By Annisa Essack
Smokers in South Africa are likely to see dramatic changes as the cabinet is prepared to table its new Control of Tobacco Products and Electronic Delivery Systems Bill. Not only will the bill extend its reach to the vaping industry, but the threat of a “public cigarette ban” looms in the background.
Deputy Health Minister, Joe Phaahla, in the middle of the midst of the controversial nationwide cigarette ban, confirmed that several amendments would be made to allow the government to better regulate the tobacco industry.
The Bill covers the following:
It aims to bring e-cigarettes and vaping accessories under stricter regulations.
It wants to limit the use, marketing, and sales of certain tobacco products in South Africa.
The Bill gives provision to the government to implement their ‘100% public cigarette ban’.
The proposals are supported by key stakeholders. The Vapour Products Association of South Africa (VPASA) that contrary to popular belief, the industry welcomes the introduction of regulatory frameworks: “VPASA’s second successful diginar in its Vaping Conversations series ended in consensus – that governments, including South Africa’s, should regulate vaping – and that these laws should be grounded in a risk-based approach which ensures users are both educated and informed. All decisions must be based on the latest available scientific data.” VPASA statement
The government though will face resistance, as smokers are still prickly from the five-month prohibition enforced on them during the lockdown. According to the Control of Tobacco Bill, smoking ‘should be prohibited in any public space’ – including bars, restaurants, and outdoor locations.

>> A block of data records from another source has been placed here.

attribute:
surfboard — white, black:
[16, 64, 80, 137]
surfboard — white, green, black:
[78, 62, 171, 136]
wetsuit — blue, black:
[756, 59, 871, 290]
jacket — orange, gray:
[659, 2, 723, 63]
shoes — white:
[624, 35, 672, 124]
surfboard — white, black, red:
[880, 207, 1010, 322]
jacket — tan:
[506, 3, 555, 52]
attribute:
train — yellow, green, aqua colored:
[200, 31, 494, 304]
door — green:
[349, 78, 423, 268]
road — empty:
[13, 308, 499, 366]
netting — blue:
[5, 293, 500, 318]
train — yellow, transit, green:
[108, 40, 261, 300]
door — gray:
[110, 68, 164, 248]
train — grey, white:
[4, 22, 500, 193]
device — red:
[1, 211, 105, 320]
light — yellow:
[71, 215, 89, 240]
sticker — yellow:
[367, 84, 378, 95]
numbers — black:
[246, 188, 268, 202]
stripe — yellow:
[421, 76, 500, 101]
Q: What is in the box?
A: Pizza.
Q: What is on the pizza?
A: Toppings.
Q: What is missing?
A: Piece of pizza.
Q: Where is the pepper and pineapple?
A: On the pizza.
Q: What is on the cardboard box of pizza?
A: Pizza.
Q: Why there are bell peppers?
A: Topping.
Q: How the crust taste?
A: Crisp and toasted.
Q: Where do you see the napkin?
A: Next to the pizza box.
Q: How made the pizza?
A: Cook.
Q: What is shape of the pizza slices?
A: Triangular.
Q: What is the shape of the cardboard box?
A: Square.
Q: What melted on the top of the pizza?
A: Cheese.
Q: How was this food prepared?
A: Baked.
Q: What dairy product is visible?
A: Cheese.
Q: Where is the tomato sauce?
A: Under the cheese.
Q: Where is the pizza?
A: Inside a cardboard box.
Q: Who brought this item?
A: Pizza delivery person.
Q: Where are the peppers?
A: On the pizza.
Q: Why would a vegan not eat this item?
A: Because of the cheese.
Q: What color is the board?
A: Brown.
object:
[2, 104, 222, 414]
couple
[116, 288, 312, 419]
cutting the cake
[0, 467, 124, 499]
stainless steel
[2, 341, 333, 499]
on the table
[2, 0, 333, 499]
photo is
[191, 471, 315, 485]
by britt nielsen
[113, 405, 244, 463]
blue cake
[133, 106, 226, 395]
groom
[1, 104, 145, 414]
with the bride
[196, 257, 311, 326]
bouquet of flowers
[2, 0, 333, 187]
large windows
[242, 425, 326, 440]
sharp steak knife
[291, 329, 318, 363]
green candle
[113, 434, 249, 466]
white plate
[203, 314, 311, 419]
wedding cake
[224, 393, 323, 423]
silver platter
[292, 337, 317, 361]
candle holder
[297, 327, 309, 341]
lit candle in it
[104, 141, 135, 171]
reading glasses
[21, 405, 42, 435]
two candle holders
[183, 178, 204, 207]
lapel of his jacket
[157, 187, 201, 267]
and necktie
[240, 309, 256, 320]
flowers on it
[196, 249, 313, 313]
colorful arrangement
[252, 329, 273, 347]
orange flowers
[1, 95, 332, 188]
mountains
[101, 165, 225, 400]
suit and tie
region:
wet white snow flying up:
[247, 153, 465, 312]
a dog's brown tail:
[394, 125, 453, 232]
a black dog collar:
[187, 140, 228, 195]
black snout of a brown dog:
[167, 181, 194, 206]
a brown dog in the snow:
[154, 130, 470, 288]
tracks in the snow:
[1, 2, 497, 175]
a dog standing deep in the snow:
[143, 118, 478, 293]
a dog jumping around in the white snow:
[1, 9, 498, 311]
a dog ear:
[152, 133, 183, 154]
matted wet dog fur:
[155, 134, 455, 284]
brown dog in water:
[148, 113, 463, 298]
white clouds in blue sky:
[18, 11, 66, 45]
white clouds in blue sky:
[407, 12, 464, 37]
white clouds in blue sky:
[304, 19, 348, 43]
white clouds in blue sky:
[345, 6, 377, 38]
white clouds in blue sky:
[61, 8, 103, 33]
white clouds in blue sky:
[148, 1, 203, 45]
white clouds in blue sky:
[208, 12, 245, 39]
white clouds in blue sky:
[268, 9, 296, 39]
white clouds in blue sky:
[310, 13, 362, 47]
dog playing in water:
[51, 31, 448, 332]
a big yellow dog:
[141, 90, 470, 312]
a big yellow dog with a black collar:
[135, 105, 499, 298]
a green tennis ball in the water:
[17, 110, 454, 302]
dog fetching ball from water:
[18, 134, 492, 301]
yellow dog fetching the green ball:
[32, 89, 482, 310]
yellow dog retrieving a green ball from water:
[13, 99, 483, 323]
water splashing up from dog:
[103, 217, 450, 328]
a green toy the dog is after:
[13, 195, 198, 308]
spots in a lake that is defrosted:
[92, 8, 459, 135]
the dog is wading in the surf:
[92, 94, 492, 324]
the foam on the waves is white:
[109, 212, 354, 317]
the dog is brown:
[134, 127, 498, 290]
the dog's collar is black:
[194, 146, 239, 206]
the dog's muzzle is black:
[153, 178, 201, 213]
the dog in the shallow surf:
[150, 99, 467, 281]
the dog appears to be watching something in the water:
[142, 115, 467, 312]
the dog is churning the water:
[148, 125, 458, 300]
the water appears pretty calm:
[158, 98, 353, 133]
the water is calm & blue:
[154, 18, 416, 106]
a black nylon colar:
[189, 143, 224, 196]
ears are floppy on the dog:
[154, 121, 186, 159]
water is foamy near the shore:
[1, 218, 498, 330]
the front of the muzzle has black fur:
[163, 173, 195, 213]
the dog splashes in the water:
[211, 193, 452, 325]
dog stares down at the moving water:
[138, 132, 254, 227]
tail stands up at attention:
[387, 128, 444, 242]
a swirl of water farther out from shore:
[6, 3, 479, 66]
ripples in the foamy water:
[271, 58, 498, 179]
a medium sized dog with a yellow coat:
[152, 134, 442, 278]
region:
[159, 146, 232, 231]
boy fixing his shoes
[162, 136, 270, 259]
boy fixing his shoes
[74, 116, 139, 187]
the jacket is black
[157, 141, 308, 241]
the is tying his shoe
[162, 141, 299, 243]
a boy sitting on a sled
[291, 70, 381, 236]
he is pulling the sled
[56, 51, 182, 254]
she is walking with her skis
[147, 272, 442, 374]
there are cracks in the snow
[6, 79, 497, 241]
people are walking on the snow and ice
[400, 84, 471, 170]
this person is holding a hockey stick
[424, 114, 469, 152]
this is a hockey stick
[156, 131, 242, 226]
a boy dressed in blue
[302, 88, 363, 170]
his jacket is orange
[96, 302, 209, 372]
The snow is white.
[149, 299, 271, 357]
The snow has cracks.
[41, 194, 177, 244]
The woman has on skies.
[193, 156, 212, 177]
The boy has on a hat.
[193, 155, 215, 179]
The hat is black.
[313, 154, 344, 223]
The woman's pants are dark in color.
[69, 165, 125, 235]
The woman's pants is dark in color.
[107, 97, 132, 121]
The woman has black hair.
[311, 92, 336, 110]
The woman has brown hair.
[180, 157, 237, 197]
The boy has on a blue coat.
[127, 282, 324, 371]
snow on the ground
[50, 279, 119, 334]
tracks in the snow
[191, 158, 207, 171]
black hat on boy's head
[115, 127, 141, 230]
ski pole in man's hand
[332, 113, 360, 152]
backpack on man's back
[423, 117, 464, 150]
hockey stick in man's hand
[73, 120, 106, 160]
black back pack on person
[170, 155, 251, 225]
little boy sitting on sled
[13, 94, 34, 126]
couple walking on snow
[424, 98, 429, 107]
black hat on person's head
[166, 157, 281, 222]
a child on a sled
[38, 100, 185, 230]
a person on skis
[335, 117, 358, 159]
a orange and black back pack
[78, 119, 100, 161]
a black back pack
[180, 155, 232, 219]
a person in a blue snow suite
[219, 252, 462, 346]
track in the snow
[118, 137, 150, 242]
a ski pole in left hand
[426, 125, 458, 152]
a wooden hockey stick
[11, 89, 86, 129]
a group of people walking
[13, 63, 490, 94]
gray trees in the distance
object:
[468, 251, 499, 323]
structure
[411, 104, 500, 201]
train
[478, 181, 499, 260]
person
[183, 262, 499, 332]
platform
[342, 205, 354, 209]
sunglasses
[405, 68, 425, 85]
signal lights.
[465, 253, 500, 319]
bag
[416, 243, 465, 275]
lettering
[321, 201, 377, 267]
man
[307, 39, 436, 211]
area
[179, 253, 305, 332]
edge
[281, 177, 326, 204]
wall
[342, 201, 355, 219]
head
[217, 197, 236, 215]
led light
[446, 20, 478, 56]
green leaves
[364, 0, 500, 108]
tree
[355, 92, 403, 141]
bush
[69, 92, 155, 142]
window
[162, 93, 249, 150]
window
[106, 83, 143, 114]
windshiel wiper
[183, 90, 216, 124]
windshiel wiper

This would subject cigarettes to similar laws implemented for the smoking of dagga, which is allowed in private pursuits only. There is a battle looming ahead for the tobacco industry as the crux of BATSA’s arguments centres around individual rights and personal freedoms. The cigarette ban clashes with the Constitution when it comes to civil liberties, and this is a line of attack that had some success in court.